Currently, there is an on-going debate about the value of book reviews. Some first-time authors balk when they find out the expensive price tag associated with getting notable reviews from trusted authorities, such as Kirkus or Clarion. To some, paid book reviews from big names can seem like nothing more than costly endorsements. (This can leave a slimy feeling inside.)


Cost of Reviews

Indeed, the cost of reviews can add up. They are not cheap! Here is a short list of some of the paid review services, who charge for honest reviews, current fees per book:


Kirkus $425

Blue Ink $395

Indie Reader $275

San Francisco Book Review $199

US Review of Books $99

Online Book Club $99

Neon Books $45

Sure, there are places that offer free reviews but these are traditionally reserved for books that have been published professionally. For example: Many major news outlets typically only review professionally published work.


This includes the Chicago Tribune and until recently the New York Times. (Typically for these free reviews, a book is sent months in advance of publication at the bequest of an author by his or her publishing agency. The books come with a sell sheet and are professionally edited. Thus, even to get access to such a caliber of "free" review, one must have gone through the hoops and costs associated with belonging to a publishing agency.)


Marketing


However, publishers and traditional booksellers have a tendency to look at things a different way. Gathering book reviews are part of the standard process for how books are handled. It's how potential buyers can know about the relative quality of a book they are about to purchase before making a commitment. A glowing endorsement from a trusted source, such as a major newspaper, can make a potential reader give a book a try.
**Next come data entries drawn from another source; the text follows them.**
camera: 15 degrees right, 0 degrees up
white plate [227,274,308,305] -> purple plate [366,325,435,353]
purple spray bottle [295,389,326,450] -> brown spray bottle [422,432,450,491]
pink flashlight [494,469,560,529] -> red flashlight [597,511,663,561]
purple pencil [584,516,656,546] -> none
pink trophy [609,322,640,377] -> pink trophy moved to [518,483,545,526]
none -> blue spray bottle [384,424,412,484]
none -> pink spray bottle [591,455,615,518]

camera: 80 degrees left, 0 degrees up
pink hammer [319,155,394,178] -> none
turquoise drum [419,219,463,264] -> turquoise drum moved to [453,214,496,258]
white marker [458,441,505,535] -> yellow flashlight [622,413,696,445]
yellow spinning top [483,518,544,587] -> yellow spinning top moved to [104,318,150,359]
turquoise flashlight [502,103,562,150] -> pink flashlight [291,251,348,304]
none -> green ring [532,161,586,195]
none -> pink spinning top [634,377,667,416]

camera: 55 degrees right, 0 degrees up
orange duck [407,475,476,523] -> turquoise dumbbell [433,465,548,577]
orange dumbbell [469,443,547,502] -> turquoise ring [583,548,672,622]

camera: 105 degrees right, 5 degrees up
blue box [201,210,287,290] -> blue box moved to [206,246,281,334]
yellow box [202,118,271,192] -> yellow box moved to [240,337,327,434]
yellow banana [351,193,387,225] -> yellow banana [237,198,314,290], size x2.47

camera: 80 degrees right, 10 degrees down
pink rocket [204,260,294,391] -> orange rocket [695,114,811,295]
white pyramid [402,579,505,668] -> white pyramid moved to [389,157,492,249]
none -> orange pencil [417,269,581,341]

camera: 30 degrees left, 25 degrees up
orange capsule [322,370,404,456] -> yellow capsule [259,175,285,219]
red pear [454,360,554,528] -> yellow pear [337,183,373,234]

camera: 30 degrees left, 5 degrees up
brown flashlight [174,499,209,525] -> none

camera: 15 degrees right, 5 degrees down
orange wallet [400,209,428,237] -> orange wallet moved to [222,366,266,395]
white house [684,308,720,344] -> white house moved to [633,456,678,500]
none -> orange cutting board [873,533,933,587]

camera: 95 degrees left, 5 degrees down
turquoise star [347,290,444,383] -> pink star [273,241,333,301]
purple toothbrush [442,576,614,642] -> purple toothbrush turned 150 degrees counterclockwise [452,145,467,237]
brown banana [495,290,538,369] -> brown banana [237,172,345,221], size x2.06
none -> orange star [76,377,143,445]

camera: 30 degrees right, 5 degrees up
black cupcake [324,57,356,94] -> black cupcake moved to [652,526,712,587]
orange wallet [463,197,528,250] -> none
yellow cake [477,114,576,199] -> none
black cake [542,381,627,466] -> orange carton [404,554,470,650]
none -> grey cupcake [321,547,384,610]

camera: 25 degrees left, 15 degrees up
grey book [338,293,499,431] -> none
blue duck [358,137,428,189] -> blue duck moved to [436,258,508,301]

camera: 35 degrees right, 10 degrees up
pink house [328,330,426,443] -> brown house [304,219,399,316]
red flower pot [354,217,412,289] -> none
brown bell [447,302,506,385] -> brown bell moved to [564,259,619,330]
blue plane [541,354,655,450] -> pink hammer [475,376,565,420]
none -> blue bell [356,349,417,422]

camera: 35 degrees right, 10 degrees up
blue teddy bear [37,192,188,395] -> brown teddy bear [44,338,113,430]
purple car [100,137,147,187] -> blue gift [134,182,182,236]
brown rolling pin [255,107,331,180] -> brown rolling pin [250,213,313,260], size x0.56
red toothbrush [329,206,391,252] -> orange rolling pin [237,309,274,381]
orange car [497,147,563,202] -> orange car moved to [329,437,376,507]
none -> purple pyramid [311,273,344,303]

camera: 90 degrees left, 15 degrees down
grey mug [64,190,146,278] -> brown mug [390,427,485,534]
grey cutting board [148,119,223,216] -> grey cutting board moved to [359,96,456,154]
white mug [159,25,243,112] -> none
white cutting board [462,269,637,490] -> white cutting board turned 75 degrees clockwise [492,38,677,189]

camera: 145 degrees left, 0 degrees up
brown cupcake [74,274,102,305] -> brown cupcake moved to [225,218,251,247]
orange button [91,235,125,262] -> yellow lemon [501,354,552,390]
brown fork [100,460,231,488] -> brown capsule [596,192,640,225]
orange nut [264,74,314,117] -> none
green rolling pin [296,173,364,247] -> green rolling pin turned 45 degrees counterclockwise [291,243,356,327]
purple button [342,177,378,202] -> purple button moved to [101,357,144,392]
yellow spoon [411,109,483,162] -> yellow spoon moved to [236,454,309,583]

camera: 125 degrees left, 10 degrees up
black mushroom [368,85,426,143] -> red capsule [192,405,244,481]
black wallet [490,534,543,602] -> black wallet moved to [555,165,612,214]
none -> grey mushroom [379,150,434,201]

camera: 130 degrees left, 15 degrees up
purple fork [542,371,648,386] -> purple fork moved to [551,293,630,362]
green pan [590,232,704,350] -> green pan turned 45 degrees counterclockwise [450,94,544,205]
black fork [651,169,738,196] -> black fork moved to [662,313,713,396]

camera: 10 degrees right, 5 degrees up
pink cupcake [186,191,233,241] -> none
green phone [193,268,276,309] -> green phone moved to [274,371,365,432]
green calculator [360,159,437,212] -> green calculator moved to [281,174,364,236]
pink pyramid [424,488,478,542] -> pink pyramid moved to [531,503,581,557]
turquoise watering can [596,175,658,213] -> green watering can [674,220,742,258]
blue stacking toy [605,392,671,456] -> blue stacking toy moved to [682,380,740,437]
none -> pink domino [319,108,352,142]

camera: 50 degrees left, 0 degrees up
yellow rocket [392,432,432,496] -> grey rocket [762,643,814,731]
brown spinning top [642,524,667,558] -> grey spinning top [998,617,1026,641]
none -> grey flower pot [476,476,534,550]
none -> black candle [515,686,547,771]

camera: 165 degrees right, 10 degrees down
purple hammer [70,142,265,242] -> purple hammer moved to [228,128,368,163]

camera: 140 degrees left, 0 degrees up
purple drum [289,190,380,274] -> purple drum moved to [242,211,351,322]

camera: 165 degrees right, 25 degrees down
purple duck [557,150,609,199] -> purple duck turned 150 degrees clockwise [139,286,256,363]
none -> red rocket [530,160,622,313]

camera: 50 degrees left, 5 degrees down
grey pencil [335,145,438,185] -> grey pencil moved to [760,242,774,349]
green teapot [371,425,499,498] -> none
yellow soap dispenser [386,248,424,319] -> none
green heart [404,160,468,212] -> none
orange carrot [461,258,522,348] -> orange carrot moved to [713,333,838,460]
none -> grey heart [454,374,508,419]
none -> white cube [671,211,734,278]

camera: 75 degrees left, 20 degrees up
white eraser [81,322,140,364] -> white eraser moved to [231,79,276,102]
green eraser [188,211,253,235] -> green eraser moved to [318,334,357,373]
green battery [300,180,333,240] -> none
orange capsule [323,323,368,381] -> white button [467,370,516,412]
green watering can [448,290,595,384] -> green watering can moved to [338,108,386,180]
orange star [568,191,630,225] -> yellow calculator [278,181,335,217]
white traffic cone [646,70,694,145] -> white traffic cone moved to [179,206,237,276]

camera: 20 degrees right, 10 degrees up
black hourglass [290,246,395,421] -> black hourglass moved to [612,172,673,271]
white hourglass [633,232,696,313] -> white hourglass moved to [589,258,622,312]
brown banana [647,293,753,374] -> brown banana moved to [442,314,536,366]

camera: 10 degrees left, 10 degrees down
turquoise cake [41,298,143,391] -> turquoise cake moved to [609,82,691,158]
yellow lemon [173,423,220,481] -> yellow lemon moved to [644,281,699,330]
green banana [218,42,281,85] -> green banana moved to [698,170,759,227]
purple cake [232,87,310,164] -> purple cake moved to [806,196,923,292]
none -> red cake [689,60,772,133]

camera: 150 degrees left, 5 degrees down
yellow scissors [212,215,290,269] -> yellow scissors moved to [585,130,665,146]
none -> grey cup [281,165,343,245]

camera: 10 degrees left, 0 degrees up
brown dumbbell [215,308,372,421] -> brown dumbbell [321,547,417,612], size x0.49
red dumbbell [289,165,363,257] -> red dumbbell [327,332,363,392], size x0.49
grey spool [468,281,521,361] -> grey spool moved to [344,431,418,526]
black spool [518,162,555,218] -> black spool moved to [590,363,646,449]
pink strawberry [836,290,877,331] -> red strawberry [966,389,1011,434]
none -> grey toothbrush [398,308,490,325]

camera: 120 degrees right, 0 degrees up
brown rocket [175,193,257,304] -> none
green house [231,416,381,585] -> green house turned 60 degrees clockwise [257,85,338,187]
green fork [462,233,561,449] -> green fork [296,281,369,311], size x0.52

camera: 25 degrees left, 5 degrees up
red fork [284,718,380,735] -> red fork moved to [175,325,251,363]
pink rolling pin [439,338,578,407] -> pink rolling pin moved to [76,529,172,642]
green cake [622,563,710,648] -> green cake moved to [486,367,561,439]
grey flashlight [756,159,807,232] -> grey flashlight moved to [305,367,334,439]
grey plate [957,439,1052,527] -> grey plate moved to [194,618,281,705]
Getting a book review from a key influence (e.g. Oprah Winfrey) can help make it visible to audiences. Reviews help provide important 'social proof' to even non-buyers. Customers want to read books that others have read and found interesting. If a book has a solid number of reviews, it generally will do better and generate more interest. Reviews are "social evidence" that a book is good and worth your time.


Strong Social Proof

A lot of reviews are strong social proof that a book is popular. Popular books tend to sell. Accordingly, Amazon, one of the world's most major retailers for books, puts a lot of effort into its algorithms used to rate books. According to research, approx 84% of people trust an online product review almost as much as they trust the recommendation from a friend as they use it to inform their purchase.


Buyers tend to look at the average star rating for each Amazon product and many people specifically root out negative reviews just to see what is the worst case scenario in what they are buying.


In short, book reviews can translate into sales. While they may be considered a necessary evil, book reviews do serve a purpose. They help give the potential reader a sense of what they are getting into before they take the leap. In summary, it is important to not skim on things, such as book reviews, that may seem costly as they can actually produce a huge return on investment.